An 80-year-old dad from Orville, Calif., is still torn about the inheritance he is leaving his three sons. The youngest, by the father's candid description, "fritters his life away, drinking it up, getting involved with strange women," and living in a one-room apartment. This parent gave serious thought to decreasing that son's share. "I talked myself out of it. He's still my son, and that wouldn't be fair. I just hope he sees the error of his ways," he says.
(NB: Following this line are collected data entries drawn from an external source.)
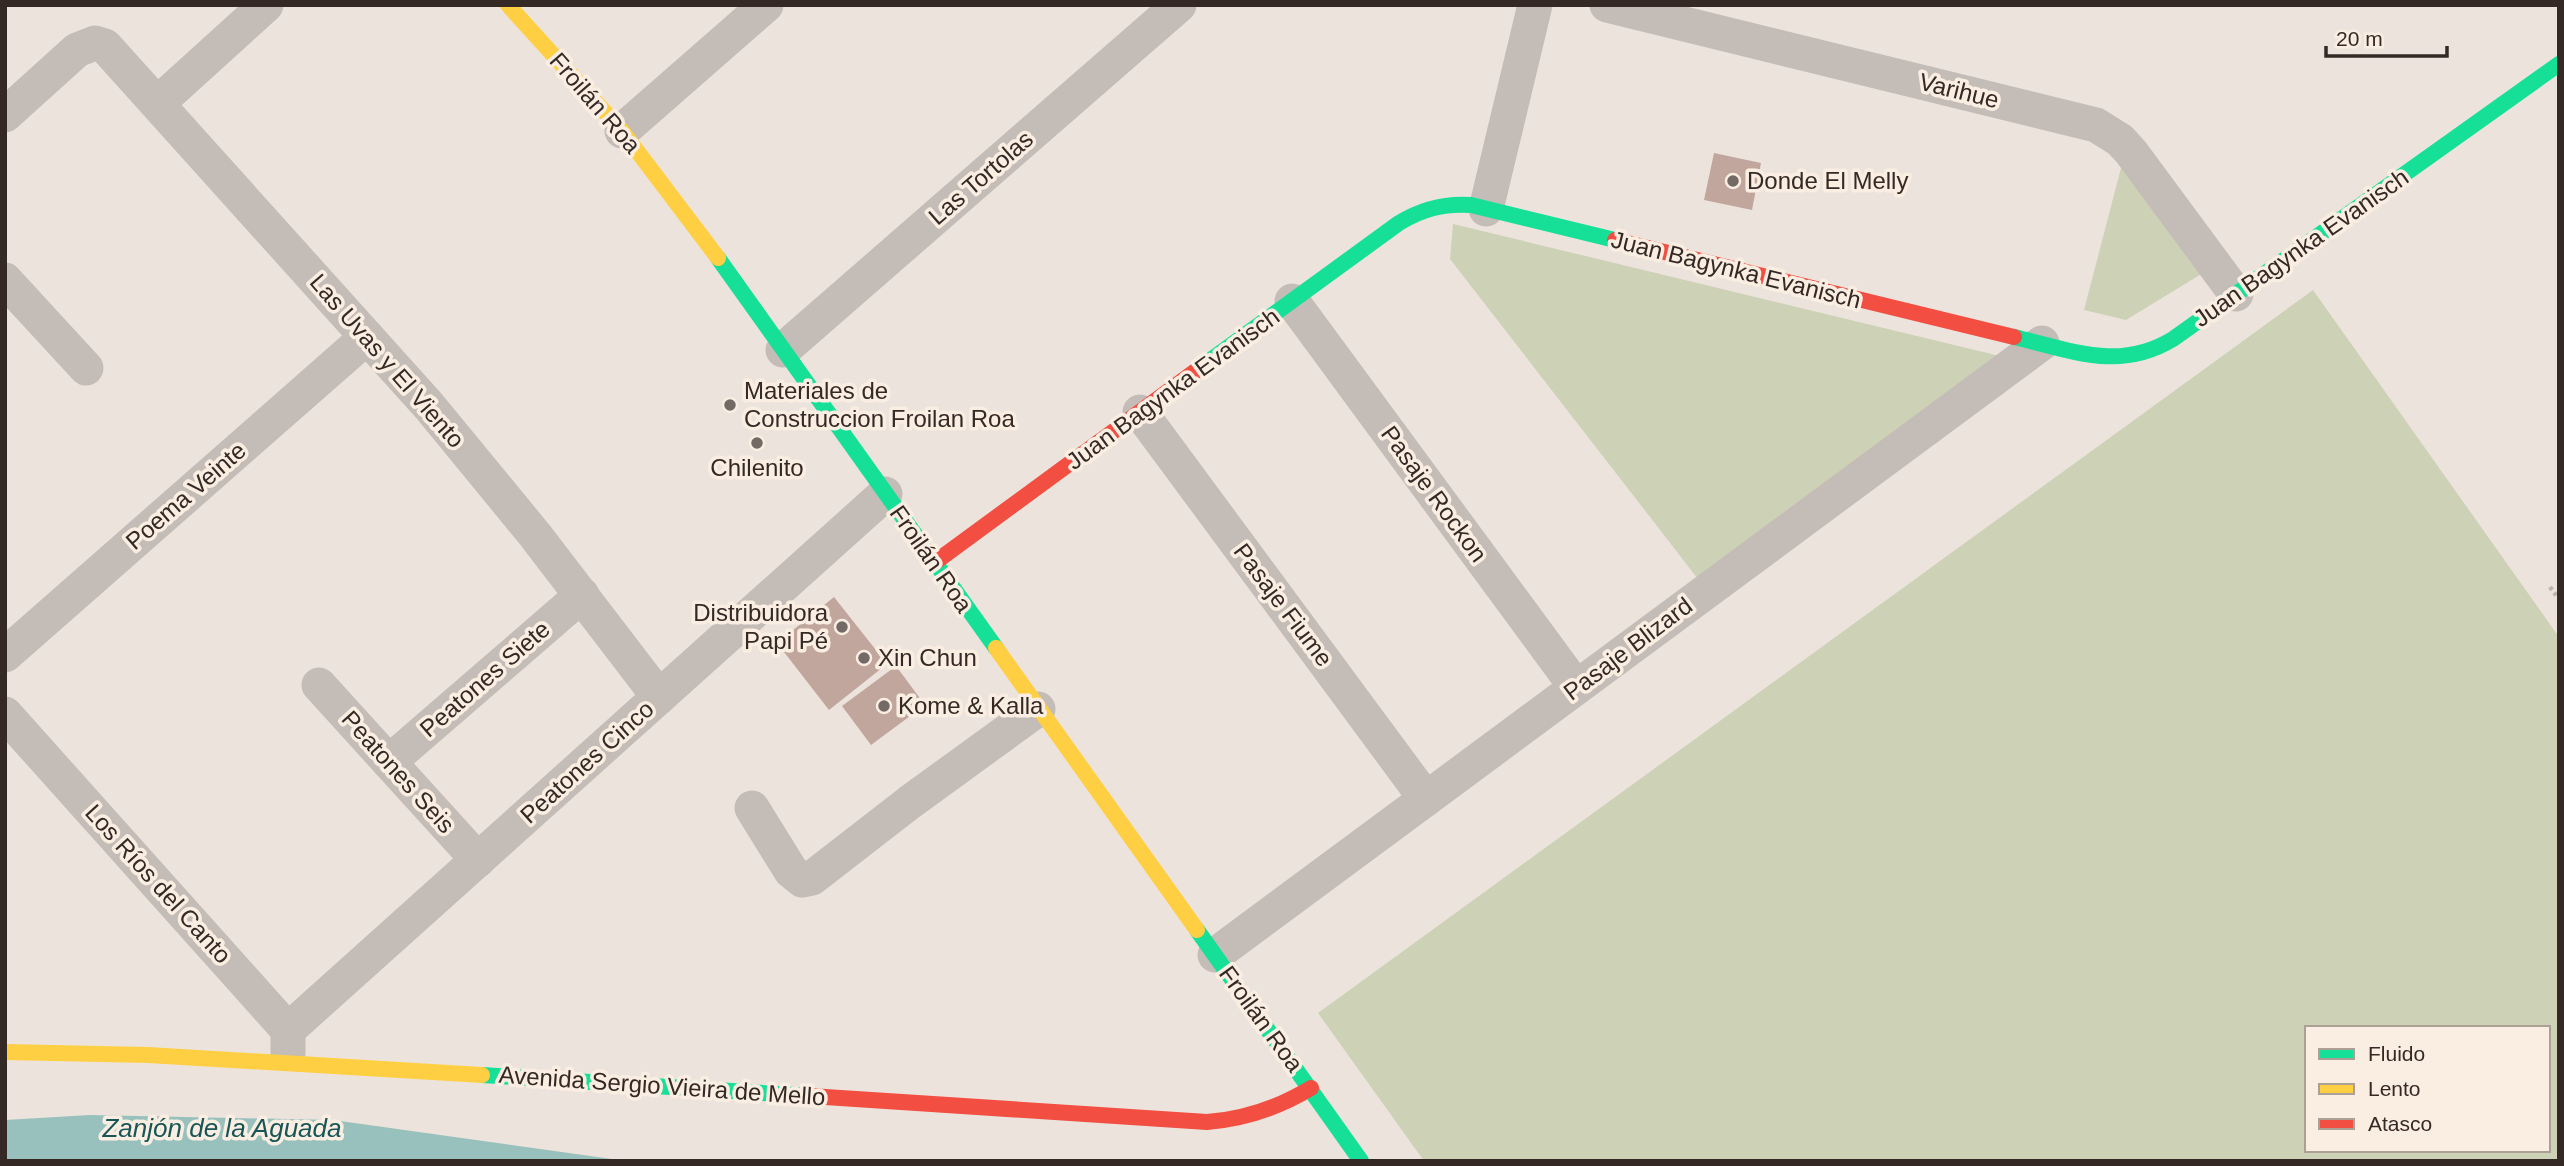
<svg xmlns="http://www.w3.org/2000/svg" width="2564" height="1166" font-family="Arial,sans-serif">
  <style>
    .green { fill: #cdd1b6; fill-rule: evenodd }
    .water { fill: #98c0bd }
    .building { fill: #c1a69d }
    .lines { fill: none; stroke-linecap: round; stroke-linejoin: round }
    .path { stroke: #bdb4ae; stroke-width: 4.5; stroke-dasharray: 3.5 3.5; stroke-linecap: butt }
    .street { stroke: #c4bcb6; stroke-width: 35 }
    .fast { stroke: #16e098; stroke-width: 16 }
    .slow { stroke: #ffcf43; stroke-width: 16 }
    .jam { stroke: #f24e42; stroke-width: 16 }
    .poi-dot { fill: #746a65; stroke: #faeee2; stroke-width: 2.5 }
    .labels { text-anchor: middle; stroke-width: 7; stroke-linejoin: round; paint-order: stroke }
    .street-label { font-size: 24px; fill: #342925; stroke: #faeee2 }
    .poi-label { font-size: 24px; fill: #342925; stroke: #faeee2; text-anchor: start }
    .water-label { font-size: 26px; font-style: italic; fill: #185557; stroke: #faeee2 }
  </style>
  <rect width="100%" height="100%" fill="#ece4dc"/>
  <g class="green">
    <polygon points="2122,164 2203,273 2126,320 2084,310"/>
    <polygon points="1453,224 2004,357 1698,579 1450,259"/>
    <path d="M2313,290L2559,637V1161H1424L1318,1013ZM2307,1028H2548V1150H2307Z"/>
  </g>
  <polygon class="water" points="90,1115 333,1120 626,1161 5,1161 5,1120"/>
  <g class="building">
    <polygon points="1714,153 1761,163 1752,210 1704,200"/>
    <polygon points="834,597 887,664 829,710 777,643"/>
    <polygon points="896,666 925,705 871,745 842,706"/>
  </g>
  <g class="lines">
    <polyline class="path" points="2550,587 2559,599"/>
    <g class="street">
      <polyline points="1607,5 2096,125 2120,140 2131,152 2236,294"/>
      <polyline points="158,103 266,5"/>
      <polyline points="5,115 77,50 95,43 105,46 429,406 535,535 659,697"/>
      <polyline points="622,131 766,5"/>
      <polyline points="1486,209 1535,5"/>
      <polyline points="5,280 86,368"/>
      <polyline points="1292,301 1576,687"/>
      <polyline points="783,350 1179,5"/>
      <polyline points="1140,412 1426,799"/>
      <polyline points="5,655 367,337"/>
      <polyline points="319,685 478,860"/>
      <polyline points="5,714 288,1030 288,1053"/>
      <polyline points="389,762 582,595"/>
      <polyline points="752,808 791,871 802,880 812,878 910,802 1038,709"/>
      <polyline points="1215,955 2042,343"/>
      <polyline points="288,1030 885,494"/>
    </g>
    <g class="fast">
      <polyline points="718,258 996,648"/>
      <path d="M2014,337C2071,350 2119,372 2173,339L2559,64"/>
      <path d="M1197,370L1399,223C1422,209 1444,203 1471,205L1615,240"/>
      <polyline points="1197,930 1361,1161"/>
      <polyline points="482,1075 810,1096"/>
    </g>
    <g class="slow">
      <polyline points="508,5 622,131 718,258"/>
      <polyline points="996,648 1197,930"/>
      <polyline points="5,1052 148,1055 482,1075"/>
    </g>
    <g class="jam">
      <polyline points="1615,240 2014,337"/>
      <polyline points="934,563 1197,370"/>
      <path d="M810,1096L1207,1122C1246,1119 1278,1108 1311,1088"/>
    </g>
  </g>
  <g class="poi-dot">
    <circle cx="1733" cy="181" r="7"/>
    <circle cx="730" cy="405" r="7"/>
    <circle cx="757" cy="443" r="7"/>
    <circle cx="842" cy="627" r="7"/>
    <circle cx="864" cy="658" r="7"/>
    <circle cx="884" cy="706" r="7"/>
  </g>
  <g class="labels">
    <g class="street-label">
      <text transform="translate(1959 91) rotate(14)" y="8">Varihue</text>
      <text transform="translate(595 103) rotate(49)" y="8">Froilán Roa</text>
      <text transform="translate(981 178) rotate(-41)" y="8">Las Tortolas</text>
      <text transform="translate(2301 248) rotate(-35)" y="8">Juan Bagynka Evanisch</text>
      <text transform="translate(1736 270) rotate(14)" y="8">Juan Bagynka Evanisch</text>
      <text transform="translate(387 361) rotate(49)" y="8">Las Uvas y El Viento</text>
      <text transform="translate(1173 389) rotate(-36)" y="8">Juan Bagynka Evanisch</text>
      <text transform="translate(1434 494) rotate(54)" y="8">Pasaje Rockon</text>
      <text transform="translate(186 496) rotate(-41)" y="8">Poema Veinte</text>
      <text transform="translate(931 559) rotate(55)" y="8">Froilán Roa</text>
      <text transform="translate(1283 605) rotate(53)" y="8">Pasaje Fiume</text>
      <text transform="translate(1628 649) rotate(-37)" y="8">Pasaje Blizard</text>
      <text transform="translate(485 679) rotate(-41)" y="8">Peatones Siete</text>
      <text transform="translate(587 762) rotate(-42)" y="8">Peatones Cinco</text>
      <text transform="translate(398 772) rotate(48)" y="8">Peatones Seis</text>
      <text transform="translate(158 884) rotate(48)" y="8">Los Ríos del Canto</text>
      <text transform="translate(1261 1019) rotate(54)" y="8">Froilán Roa</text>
      <text transform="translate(662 1086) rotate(4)" y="8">Avenida Sergio Vieira de Mello</text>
    </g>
    <g class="poi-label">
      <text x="1747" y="189">Donde El Melly</text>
      <text x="744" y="399">Materiales de<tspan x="744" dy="28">Construccion Froilan Roa</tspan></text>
      <text x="757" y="476" text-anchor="middle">Chilenito</text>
      <text x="828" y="621" text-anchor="end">Distribuidora<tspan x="828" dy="28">Papi Pé</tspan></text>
      <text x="878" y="666">Xin Chun</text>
      <text x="898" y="714">Kome &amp; Kalla</text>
    </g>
    <g class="water-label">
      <text x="222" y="1137">Zanjón de la Aguada</text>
    </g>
  </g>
  <rect width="2564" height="1166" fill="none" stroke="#342925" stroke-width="14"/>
  <rect x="2305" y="1026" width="245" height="126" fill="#faeee2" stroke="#ab9f96" stroke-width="2"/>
  <rect x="2319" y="1049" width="35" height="10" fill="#16e098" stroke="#ab9f96" stroke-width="2"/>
  <text x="2368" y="1061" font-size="21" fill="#342925">Fluido</text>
  <rect x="2319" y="1084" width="35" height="10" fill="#ffcf43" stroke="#ab9f96" stroke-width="2"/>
  <text x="2368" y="1096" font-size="21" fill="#342925">Lento</text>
  <rect x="2319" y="1119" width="35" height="10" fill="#f24e42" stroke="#ab9f96" stroke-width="2"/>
  <text x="2368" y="1131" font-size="21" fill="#342925">Atasco</text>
  <path d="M2326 46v10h121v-10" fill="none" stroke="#342925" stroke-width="3.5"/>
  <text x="2336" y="46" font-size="21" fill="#342925" stroke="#faeee2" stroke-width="5" paint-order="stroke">20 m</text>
</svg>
It's easy to understand why parents feel so conflicted: Children are apt to take a parent's will as a final report card. "It goes deeper than money; it goes to love," says Jed Albert, a partner with Farrell Fritz, a wealth-management law firm in Uniondale, N.Y. "One child feels loved less, and it destroys relationships." Doug Neal, a principal in Neal Financial Group in Houston, recalls his resentment after his maternal grandmother gave 40 acres of prime farmland in Minnesota to a distant cousin, while he, a direct successor, was left with a souvenir pillow from South Dakota. "Needless to say, I don't have a need to visit those people anymore," he says.

Like Neal, most children have an expectation of some inheritance. And therein lies the real problem, according to Hendlin, author of Overcoming the Inheritance Taboo. "We view inheritance as a birthright, because we're taught that love means giving," he explains. That's why inheritance will always be a hot-button issue, because it's highly emotional. "Logic goes out the window," says Farber. Hendlin argues in his book that the sign of a healthy and mature adult is the ability to give up any expectation of inheritance of any kind. Children across the nation could be liberated forever from psychological suffering, he says, if they would just let go of the infantile wish to be taken care of forever by parents.

Now that kind of thinking is really out there.